Ned E. Seath enlisted in the United States Marine Corps at age 19 in 1962. In December 1965 he was sent with the 3rd Battalion, 4th Marine Regiment to combat in Vietnam. 3/4 Marines was then part of the 3rd Marine Division.
On July 15, 1966, the Marines began executing Operation Hastings near the Vietnam DMZ. Seath was a machine gun team leader with Company K/3/4. On July 16th, his company came up against a well-entrenched enemy force and assumed a defensive perimeter. Early in the action, two of the Marines’ M60 machine guns were rendered inoperative, causing the company to lose crucial firepower.
In complete darkness and under continuous enemy fire, Lance Corporal Seath took two broken guns and reassembled one working one. His courage under fire and fighting spirit was credited with saving the company, and he ultimately received the Navy Cross for his valor.
The President of the United States of America takes pleasure in presenting the Navy Cross to Lance Corporal Ned E. Seath, United States Marine Corps, for extraordinary heroism while serving as a Machine Gun Team Leader with Company K, Third Battalion, Fourth Marines, THIRD Marine Division, in the Republic of Vietnam on 16 July 1966. In support of Operation HASTINGS, Company K was positioned in the middle of an enemy infested jungle to establish a blocking position at a major enemy trail network. Shortly after landing, the Company encountered a reinforced enemy platoon in a well-organized, defensive position. In a portion of the perimeter adjacent to Lance Corporal Seath, a machine gunner was wounded and his weapon disabled by enemy fire. Recognizing the importance of stopping the enemy, Lance Corporal Seath moved quickly through withering automatic weapons fire to extract the inoperative machine gun. Working in pitch darkness with only the occasional flickering illumination from aircraft dropped flares above and suffering a leg and hand wound from mortar fire, Lance Corporal Seath expertly crafted an operational M-60 machine gun from the pieces of two disabled weapons. Immediately and with devastating effects, he directed deadly accurate fire at the onrushing enemy.

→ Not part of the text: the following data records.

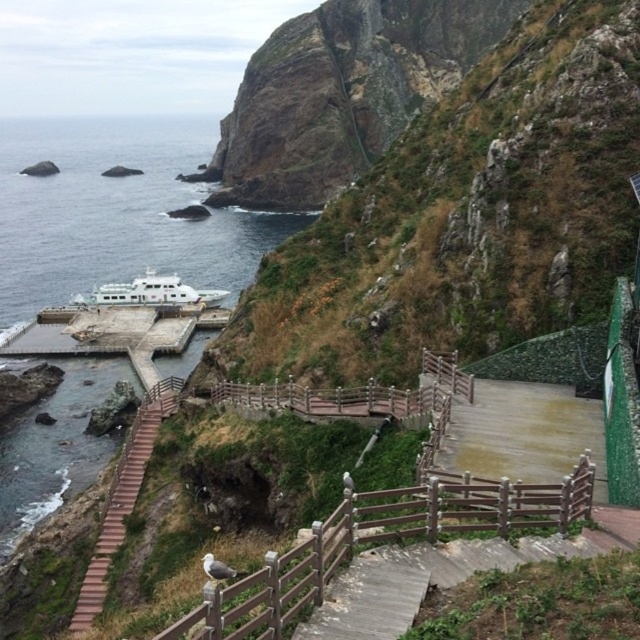
Question: Which of these objects is positioned closest to the blue water at lower left?

Choices:
 (A) white glossy cruise ship at lower left
 (B) green mossy rock at center
 (C) brown wooden rail at center

Answer: (A)

Question: Does blue water at lower left appear under brown wooden rail at center?

Choices:
 (A) yes
 (B) no

Answer: (B)

Question: Which object appears closest to the camera in this image?

Choices:
 (A) blue water at lower left
 (B) white glossy cruise ship at lower left
 (C) brown wooden rail at center

Answer: (C)

Question: Can you confirm if blue water at lower left is smaller than white glossy cruise ship at lower left?

Choices:
 (A) yes
 (B) no

Answer: (B)

Question: Which object is farther from the camera taking this photo?

Choices:
 (A) white glossy cruise ship at lower left
 (B) brown wooden rail at center
 (C) blue water at lower left

Answer: (A)

Question: Where is brown wooden rail at center located in relation to white glossy cruise ship at lower left in the image?

Choices:
 (A) left
 (B) right

Answer: (B)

Heedless of his painful wounds, as his field of fire in the prone position became partially obscured by enemy casualties, Lance Corporal Seath stood up fully exposed to the enemy as he continued the withering fire ultimately repelling the enemy’s assault. By his bold leadership, undaunted courage, and complete dedication to duty, Lance Corporal Seath reflected great credit upon himself and upheld the highest traditions of the Marine Corps and the United States Naval Service.
Seath’s heroism went unrecognized for many years. His Navy Cross was presented to him by Secretary of the Navy Ray Mabus on February 11, 2011 at the National Museum of the Marine Corps in Quantico, VA – nearly 45 years after he made two machine guns one, and saved his comrades.
His company commander, Robert J. Modrzejewski, was awarded the Medal of Honor for his part in the battle. Modrzejewski will be honored in a future Their Finest Hour post. Today, 3rd Battalion, 4th Marines is attached to the 7th Marine Regiment and the 1st Marine Division and are home based at the Marine Corps Air Ground Combat Center, Twentynine Palms, California.